The Big Story of the Bible, Part 5 - Chapter 4: Formation & Establishment
September 29, 2022 | by: Dale Thiele | 0 Comments
Posted in: Pastoral Encouragement
This Fall through these Touchpoint articles I am giving an overview of the Big Story of the Bible. I have two main purposes behind this. First, I want you to read the Bible well. Part of reading the Bible well is being familiar enough with the overarching storyline to be able to fit what you are reading into that bigger picture. Every Christian should become familiar with the Bible. Second, I want you to understand your life and circumstances in light of the Big Story of the Bible. Your life story is woven into the bigger story of the Bible. The better you understand the story of the Bible, the better equipped you will be to interpret and respond to the ebbs and flows of your life. This is your story.
As a review of where we are:
The Prelude covers eternity past, the time before Creation. The members of the Trinity made a covenant with one another, the Covenant of Redemption. This is the thread that runs through the entire history of the world.
Chapter 1 is Creation (Genesis 1-2). In creation, God sets the stage for his grand plan of redemption, making man in his image, establishing a covenant with Adam, and instituting marriage as a living picture of the redeemed relationship he desires with his people.
Chapter 2 is the Fall (Genesis 3). In his wisdom, and as a part of his plan of redemption, God made the world with the potential for sin. The Fall explains what has gone wrong in the world. It also points us to our only hope.
Chapter 3 is Promises (Genesis 3-50). While God had the right to condemn Adam and Eve on the spot, he rather began to give promises that revealed his plan of redemption. These promises, made throughout Genesis to the patriarchs, are rightly called the Covenant of Grace, because the fulfillment of the promises rests solely of God’s gracious faithfulness to keep his promises.
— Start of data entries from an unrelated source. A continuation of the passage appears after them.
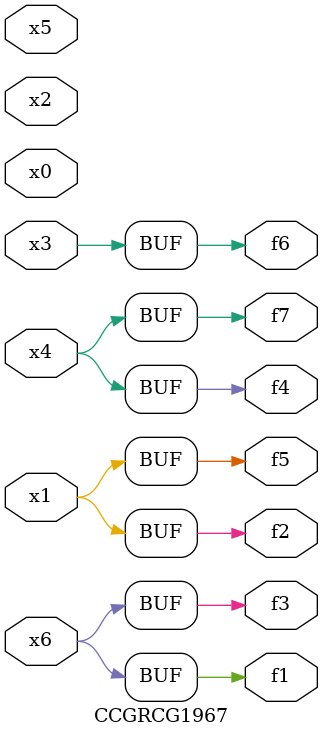
<source format=v>
module CCGRCG1967(
	input x0, x1, x2, x3, x4, x5, x6,
	output f1, f2, f3, f4, f5, f6, f7
);
	assign f1 = x6;
	assign f2 = x1;
	assign f3 = x6;
	assign f4 = x4;
	assign f5 = x1;
	assign f6 = x3;
	assign f7 = x4;
endmodule

</source>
Chapter 4 is Formation and Establishment (Exodus through Judges). We begin to cover larger sections of the Bible now. The formation of Israel as a nation and their establishment in the Promised Land may seem to have little to do with us in the 21st century, but when we consider the movement in the Big Story of the Bible, we see how we are tied into this storyline.
Three significant developments occur in this chapter. First, God multiplies the people of Israel. At the end of Genesis, 70 people of the family of Jacob move to Egypt to escape the famine. When we read the genealogies of the people who leave Egypt in the exodus, there are around two million people. Second, God established his relationship with Israel through the covenant at Sinai. While the Sinai covenant is known for its plethora of laws (over 600 laws), it is still in the vein of the Covenant of Grace that was taking shape in Genesis. The Sinai Covenant (or Mosaic Covenant) emphasizes our need for an atoning sacrifice to cover our sin. Third, God establishes the Israelites in a land of their own. The Promised Land represented God’s gracious provision of rest for his people.
This chapter of the Big Story of the Bible has several implications for us.
- God is using the nation of Israel to bring the Redeemer into the world. The Israelites are our spiritual forefathers. “They are Israelites, and to them belong the adoption, the glory, the covenants, the giving of the law, the worship, and the promises. To them belong the patriarchs, and from their race, according to the flesh, is the Christ, who is God over all, blessed forever” (Rom. 9:4-5). Israel is not just a placeholder in history while we wait for the Christ. God teaches and prepares the world for the Christ through Israel.
- God uses the nation of Israel to teach us about the kingdom of heaven with Christ as King. While Jesus says his kingdom is not of this world (John 18:36), Old Testament Israel foreshadows his spiritual kingdom. Those united to the King by faith are “a chosen race, a royal priesthood, a holy nation, a people for his own possession” (1 Pet. 2:9). We can learn about our place in the kingdom of Christ from Israel in the OT.
Israel is a mirror for us to be reminded that we tend to drift. The story of the Israelites in the Old Testament is marked by continual rebellion against and unfaithfulness to their covenant keeping God. Are we that different? Yes, God has given us the Holy Spirit to enable us to be more faithful, but apart from the grace of God we will be just as rebellious and unfaithful as the Israelites. They are examples for us “that we might not desire evil as they did” (1 Cor. 10:6).